Homem beijando nuca de mulher fantasiada

FOTO: Shutterstock

“Recentemente comecei a conversar com um homem que trabalha comigo, o André. Ele não era muito bonito, mas tinha um corpo perfeito, conquistado a custo de muita academia, e eu, apesar de estar perto dos 40 anos, ainda sou bastante sexy, e tenho um rosto de fazer inveja às meninas mais novas. Das primeiras conversas para uma cerveja e uma noite de sexo não levou muito tempo! Meu Deus, que homem na cama! Ele era perfeito e, exatamente por isso, resolvi colocar em prática com ele minhas taras mais secretas.

Depois de algumas semanas saindo juntos, aproveitei um momento mais tranquilo no trabalho e cochichei em seu ouvido que gostaria de vê-lo durante a noite. Era uma sexta-feira, e exigi que ele reservasse todo o fim de semana para mim! Saímos do trabalho direto para minha casa, jantamos algo leve, tomamos um banho e fomos direto para a cama.

Minha primeira surpresa foram as algemas, que usei para prendê-lo na cama. Mal dei tempo para que ele respirasse, e comecei um sexo oral de tirar o fôlego! Quando vi que ele estava chegando ao clímax, parei e sentei sobre seu membro, inchado de tanto prazer! Comecei a fazer movimentos firmes de vaivém, buscando sempre uma posição que me permitisse sentir mais prazer, mas, novamente, sem permitir que ele gozasse!

Logo em seguida, peguei um chicote que guardava sob a cama, falando que, a partir daquele momento, ele deveria ser meu escravo. Eu queria ser tratada como uma rainha, e iria castigá-lo caso não atendesse aos meus pedidos… Primeiro foi o gelo, que ele passou por todo o meu corpo com a boca. Aquele misto de frio e quente me deixava totalmente arrepiada. Depois, com duas chicotadas, exigi ser algemada na cama para que pudesse receber um sexo oral cheio de tesão. Como um bom escravo, ele me obedeceu e, por um período que pareceram horas, beijou cada centímetro do meu corpo, invadindo minha vagina com sua língua e me arrancando gritos de prazer.

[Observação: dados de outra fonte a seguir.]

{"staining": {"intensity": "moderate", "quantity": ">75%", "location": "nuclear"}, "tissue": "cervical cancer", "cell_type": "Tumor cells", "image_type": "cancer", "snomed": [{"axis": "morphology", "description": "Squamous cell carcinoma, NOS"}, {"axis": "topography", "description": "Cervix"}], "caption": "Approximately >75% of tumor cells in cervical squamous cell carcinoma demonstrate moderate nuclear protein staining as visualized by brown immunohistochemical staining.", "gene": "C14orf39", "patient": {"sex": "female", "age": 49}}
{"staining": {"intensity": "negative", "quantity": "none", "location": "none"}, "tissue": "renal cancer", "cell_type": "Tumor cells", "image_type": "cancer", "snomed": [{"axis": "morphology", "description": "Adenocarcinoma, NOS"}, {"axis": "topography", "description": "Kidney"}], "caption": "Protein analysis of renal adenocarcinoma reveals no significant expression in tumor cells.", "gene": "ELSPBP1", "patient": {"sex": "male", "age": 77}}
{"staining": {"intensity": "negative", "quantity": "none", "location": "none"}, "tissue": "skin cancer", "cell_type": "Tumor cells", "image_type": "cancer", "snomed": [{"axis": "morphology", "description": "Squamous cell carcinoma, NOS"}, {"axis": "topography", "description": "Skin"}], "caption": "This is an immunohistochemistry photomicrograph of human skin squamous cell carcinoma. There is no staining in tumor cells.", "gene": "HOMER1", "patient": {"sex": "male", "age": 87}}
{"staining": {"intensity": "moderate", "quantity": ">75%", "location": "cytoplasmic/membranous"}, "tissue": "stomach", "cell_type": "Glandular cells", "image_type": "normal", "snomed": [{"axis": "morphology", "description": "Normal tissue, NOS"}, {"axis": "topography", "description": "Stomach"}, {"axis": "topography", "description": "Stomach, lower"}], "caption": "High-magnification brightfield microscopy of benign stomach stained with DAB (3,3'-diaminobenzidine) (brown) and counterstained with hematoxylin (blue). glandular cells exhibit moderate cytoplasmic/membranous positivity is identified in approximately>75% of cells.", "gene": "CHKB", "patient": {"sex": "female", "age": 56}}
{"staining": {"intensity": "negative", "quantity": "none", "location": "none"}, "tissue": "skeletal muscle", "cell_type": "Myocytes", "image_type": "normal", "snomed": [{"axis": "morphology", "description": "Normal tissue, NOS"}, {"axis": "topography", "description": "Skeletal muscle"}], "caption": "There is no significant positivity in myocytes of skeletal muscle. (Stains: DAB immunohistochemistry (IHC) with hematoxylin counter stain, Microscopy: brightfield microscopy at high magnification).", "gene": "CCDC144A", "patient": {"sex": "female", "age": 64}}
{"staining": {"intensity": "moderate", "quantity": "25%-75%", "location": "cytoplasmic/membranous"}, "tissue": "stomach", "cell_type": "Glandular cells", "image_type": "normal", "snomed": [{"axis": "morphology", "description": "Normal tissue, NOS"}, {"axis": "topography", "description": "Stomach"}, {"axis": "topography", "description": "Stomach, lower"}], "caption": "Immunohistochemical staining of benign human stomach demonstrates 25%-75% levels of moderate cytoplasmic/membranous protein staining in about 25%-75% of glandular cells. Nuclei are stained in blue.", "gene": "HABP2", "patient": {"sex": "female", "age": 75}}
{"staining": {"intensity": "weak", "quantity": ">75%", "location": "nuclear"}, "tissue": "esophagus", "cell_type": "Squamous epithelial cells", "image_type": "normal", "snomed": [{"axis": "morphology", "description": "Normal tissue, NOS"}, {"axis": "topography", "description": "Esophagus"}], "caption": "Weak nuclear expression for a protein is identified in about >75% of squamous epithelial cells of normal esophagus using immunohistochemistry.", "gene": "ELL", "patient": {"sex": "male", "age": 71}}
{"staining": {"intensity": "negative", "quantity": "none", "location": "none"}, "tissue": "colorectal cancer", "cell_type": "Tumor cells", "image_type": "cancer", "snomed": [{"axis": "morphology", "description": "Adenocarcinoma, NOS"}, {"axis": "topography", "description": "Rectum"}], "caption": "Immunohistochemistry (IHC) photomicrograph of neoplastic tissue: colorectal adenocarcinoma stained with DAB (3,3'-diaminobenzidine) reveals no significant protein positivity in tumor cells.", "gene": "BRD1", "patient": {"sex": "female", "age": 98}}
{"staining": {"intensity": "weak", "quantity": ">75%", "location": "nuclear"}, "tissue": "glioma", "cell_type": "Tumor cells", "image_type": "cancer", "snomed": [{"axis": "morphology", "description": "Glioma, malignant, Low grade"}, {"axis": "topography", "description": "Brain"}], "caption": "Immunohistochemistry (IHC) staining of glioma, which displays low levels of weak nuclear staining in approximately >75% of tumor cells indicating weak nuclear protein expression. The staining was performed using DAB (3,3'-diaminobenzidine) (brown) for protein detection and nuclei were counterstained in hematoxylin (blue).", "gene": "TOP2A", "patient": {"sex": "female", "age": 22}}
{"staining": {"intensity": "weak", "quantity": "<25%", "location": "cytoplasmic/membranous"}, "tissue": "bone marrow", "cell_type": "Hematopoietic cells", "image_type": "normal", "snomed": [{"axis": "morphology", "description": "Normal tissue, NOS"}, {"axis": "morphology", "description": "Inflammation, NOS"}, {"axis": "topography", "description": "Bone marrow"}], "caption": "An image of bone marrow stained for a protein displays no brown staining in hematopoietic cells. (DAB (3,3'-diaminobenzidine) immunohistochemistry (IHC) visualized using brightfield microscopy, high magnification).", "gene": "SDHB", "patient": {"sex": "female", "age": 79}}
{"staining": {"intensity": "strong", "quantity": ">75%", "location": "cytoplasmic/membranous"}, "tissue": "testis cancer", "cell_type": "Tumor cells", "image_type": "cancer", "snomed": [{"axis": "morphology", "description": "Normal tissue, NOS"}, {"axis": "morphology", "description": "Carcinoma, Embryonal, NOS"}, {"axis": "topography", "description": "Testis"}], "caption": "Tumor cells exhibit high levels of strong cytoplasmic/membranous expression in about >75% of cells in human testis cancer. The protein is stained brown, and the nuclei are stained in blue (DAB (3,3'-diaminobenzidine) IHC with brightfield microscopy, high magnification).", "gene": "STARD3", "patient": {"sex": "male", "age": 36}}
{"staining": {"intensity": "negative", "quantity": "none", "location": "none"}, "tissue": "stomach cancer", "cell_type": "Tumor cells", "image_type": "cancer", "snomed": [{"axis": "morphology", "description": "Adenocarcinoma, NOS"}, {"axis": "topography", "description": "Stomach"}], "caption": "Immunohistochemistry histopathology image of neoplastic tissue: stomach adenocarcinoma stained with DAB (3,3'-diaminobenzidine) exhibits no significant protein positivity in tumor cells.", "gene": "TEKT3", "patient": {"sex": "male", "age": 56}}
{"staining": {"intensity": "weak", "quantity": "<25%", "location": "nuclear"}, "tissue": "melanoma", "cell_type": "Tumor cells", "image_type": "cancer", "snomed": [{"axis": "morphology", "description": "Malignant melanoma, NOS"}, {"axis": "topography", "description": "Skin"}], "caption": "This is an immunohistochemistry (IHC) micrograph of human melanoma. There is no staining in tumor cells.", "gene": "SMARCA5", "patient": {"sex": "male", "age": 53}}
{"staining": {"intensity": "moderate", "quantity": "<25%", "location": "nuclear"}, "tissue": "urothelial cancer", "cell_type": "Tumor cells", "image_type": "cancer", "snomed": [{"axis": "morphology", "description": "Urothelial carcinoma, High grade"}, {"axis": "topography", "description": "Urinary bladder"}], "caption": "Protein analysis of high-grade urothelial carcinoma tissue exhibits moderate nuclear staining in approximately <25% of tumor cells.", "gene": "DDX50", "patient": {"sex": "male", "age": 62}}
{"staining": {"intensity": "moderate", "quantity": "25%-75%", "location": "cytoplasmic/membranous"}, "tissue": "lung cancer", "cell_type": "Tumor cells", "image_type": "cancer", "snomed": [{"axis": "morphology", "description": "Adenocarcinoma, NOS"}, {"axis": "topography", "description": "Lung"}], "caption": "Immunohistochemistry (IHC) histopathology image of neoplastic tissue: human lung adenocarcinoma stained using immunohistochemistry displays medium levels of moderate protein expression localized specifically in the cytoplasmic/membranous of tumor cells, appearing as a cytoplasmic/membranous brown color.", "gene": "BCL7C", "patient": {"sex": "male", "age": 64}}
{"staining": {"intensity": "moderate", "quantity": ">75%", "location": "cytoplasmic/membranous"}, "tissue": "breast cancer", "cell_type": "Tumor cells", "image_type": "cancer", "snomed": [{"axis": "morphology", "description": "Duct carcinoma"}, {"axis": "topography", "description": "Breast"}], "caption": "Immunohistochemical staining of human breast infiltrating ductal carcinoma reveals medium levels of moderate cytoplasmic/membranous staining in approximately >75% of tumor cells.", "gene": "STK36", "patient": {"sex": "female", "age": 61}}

Eu não aguentava mais, minhas pernas tremiam, minhas mãos estavam dormentes e meus seios arrepiavam com o simples toque de suas mãos. Ele não desistia e me chupava com muito vigor.

Quando notou que eu já estava quase sem forças, soltou as minhas mãos, me colocou de costas e me penetrou com sua enorme vara. Senti meu corpo sendo preenchido e, mais uma vez, cheguei ao orgasmo. Com movimentos lentos e cheios de força, ele fazia com que eu me sentisse a mulher mais desejada do mundo. Transamos por todo o final de semana, praticamente sem sairmos da cama. Na segunda, voltamos ao trabalho como se nada tivesse acontecido e hoje, sempre que estou com tesão, ligo para o meu escravo favorito e repito a experiência.